Die Richter sahen "kaum einen Spielraum für die Zulassung planmäßiger Flüge" zwischen 23 und fünf Uhr. Das Gericht verkenne nicht, dass "erhebliche wirtschaftliche Interessen" für die nächtlichen Frachtflüge sprächen, dem stehe aber eine erhebliche Lärmbelastung der Anwohner gegenüber.

Zwar ist der Bau der vierten Bahn in Frankfurt die wichtigste Voraussetzung dafür, dass die Lufthansa auf ihrer wichtigsten Basis weiter wachsen kann, schließlich steigt die Kapazität damit von derzeit rund 80 Starts und Landungen pro Stunde auf mehr als 120.

Jedoch wäre ein nächtliches Flugverbot vor allem für die Konzerntochter Lufthansa Cargo bitter: Etwa ein Drittel ihrer bis zu 30 Flüge pro Tag findet derzeit nachts statt.

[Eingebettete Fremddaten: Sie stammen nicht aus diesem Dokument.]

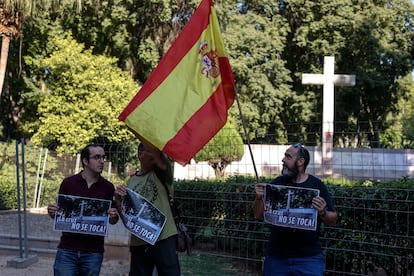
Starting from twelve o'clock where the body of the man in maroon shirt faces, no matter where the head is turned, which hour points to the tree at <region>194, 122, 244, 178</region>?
The tree is roughly at 7 o'clock from the man in maroon shirt.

Weil die Fracht in Frankfurt auch oft von den Passagiermaschinen in die reinen Cargo-Jets umgeladen wird, kommt für die Airline eigentlich auch ein Umzug auf einen anderen Flughafen nicht in Frage. Weil dort Nachtflüge uneingeschränkt möglich sind, wäre ein Ausweichen nach Leipzig möglich.

Auch die Condor ist darauf angewiesen, früh morgens starten und spät abends landen zu können. Nur so kann sie ihre Maschinen jeweils zweimal pro Tag auf die Kanarischen Inseln schicken. Die Ferienfluggesellschaft will einem Sprecher zufolge "alle rechtlichen Möglichkeiten ausschöpfen", um doch noch wie bisher in Frankfurt so weiterfliegen zu dürfen wie bisher.

Im Planfeststellungsbeschluss war noch von 17 Flügen die Rede, obwohl die hessische Landesregierung unter Ministerpräsident Roland Koch (CDU) einst ein absolutes Nachtflugverbot für den Fall in Aussicht gestellt hatte, dass der Flughafen ausgebaut wird - das Kernergebnis einer sogenannten Mediation, die noch unter dem SPD-Ministerpräsidenten Hans Eichel begonnen worden war.

Pikanterweise muss Koch nun entscheiden, ob er gegen die vom Gericht angemahnte strengere Auslegung des Verbots in Revision geht und damit die Interessen der Fluggesellschaften schützt.

Der BDF klagt, die restriktiven Vorgaben des Gerichts, unter denen das hessische Wirtschaftsministerium sich nun erneut mit dem Fall befassen müsse, bedeute "einen faktischen Produktionsstopp in der Nacht". Logistikunternehmen würden abwandern und mehr Fracht auf die Straße verlagert, wodurch wesentlich mehr Menschen von Lärm betroffen seien als durch Flüge.

Auch die Lufthansa gibt sich empört: "Wenn ein Regionalflughafen wie Kassel-Calden vier Nachtflüge bekommt und ein internationaler Großflughafen wie Frankfurt keinen, ist mit Händen greifbar, dass das nicht gerecht ist", so Lufthansa-Anwalt Markets Deutsch. "Das wird sowohl für den Exportweltmeister Deutschland als auch für Lufthansa Cargo massive negative Auswirkungen haben. Europas größter Luftfracht-Flughafen katapultiert sich damit ins Abseits."

Die Arbeitsgemeinschaft Deutscher Verkehrsflughäfen (ADV) forderte die hessische Landesregierung auf, gegen das Urteil zu klagen, schließlich ständen Zehntausende Arbeitsplätze auf dem Spiel. "Niemand käme auf die Idee, die mit öffentlichem Gelde finanzierten Autobahnen oder Schienentrassen nur tagsüber zu nutzen", so ADV-Geschäftsführer Ralph Beisel.

Bei Flughäfen hielten die Richter, so Beisel, diese Einschränkung aber für verkraftbar. "Dies ist ein fataler Fehlschluss."